Passage provided —
Medium to high brotli levels bring significant improvements when using large compression blocks. They are a win for read performance in any case, at a 2x - 3x increased compression CPU usage. Compression levels 10 and 11 should not be used, as compression speeds fall off a cliff & even decompression suffers badly. 9 is the sweet spot for decompression.

Compression block sizes

While 16m compression block sizes provide some improved compression over 8m sizes by potentially picking up more repetitions of the same pattern, is is not clear that the cost in terms of IO is worth it. 8m might be close to a sweet spot, with read sizes of around 70kb when using mixed content (compression ratio 1.2%). 16m blocks at a compression ratio of 0.87% result in a 142k read per compression block.

Edit: In the read size / throughput graph for the SSDs we are using, 128k is where throughput plateaus. It is possible that 16m compression blocks squeeze in just below that threshold with a mixed data set.

Chunked storage vs. key_rev_value

Chunked storage is relatively competitive if the number of chunks work out to one. A chunk size of 1.8m or 2m would make this true for all but the most extreme pages. We should perhaps perform some tests with some of the super wide rows listed in T94121, to see if a regular key_rev_value with vastly improved compression ratio would solve the scalability problem.

Dataset content —

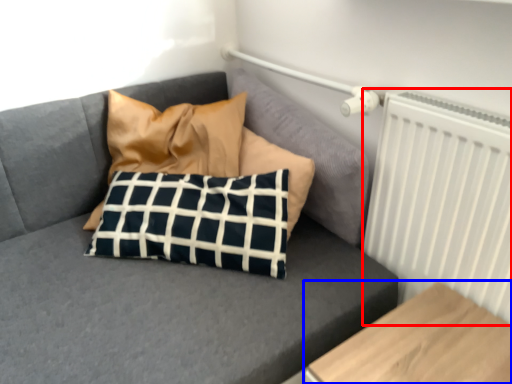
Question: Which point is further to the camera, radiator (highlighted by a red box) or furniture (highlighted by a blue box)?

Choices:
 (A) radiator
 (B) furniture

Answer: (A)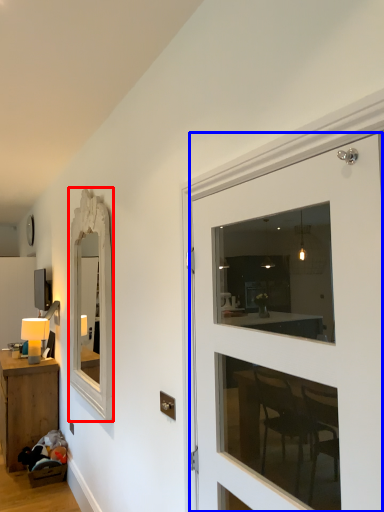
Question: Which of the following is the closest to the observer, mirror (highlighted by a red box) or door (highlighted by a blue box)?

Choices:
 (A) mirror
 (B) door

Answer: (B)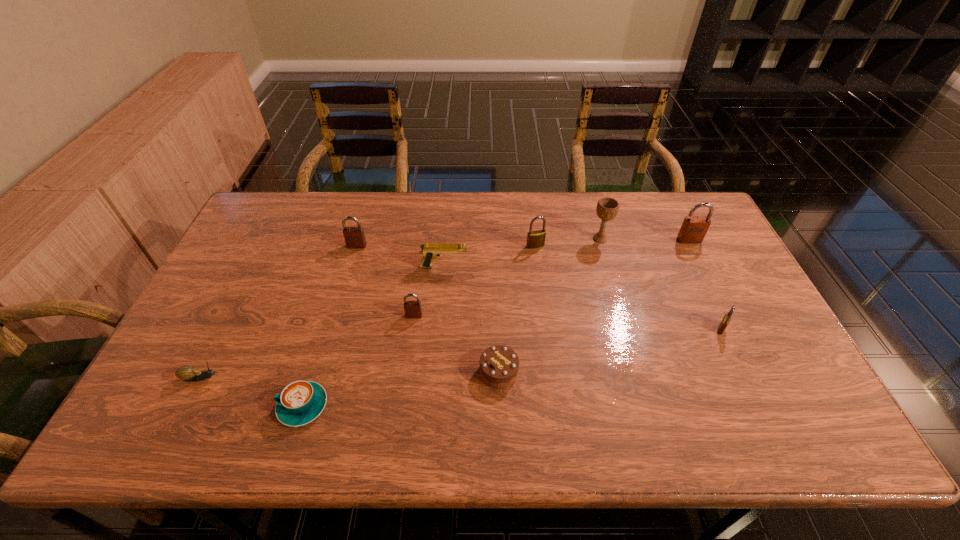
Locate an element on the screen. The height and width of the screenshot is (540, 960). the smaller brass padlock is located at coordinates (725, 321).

--

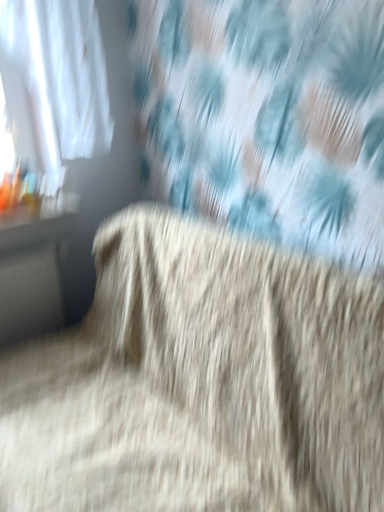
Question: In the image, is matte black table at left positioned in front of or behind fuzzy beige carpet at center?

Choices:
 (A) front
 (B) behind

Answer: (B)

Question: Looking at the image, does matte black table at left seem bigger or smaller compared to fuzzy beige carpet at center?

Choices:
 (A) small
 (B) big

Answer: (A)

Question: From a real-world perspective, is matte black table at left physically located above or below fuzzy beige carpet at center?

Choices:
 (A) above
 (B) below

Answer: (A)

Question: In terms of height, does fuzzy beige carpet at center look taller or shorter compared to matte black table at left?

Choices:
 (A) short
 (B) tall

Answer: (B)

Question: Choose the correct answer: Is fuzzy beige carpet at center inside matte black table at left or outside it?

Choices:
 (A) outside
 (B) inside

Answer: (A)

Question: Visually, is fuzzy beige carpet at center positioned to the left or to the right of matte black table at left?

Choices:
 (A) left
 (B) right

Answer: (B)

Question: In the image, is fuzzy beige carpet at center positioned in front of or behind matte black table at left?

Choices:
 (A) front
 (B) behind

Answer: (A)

Set of tasks —
(1) According to the passage on compression settings, which brotli compression level is the sweet spot for decompression?
(2) Duplicate the part of the passage on compression settings from "While 16m compression" to "per compression block.".

Results of the tasks —
(1) Level 9.

(2)
While 16m compression block sizes provide some improved compression over 8m sizes by potentially picking up more repetitions of the same pattern, is is not clear that the cost in terms of IO is worth it. 8m might be close to a sweet spot, with read sizes of around 70kb when using mixed content (compression ratio 1.2%). 16m blocks at a compression ratio of 0.87% result in a 142k read per compression block.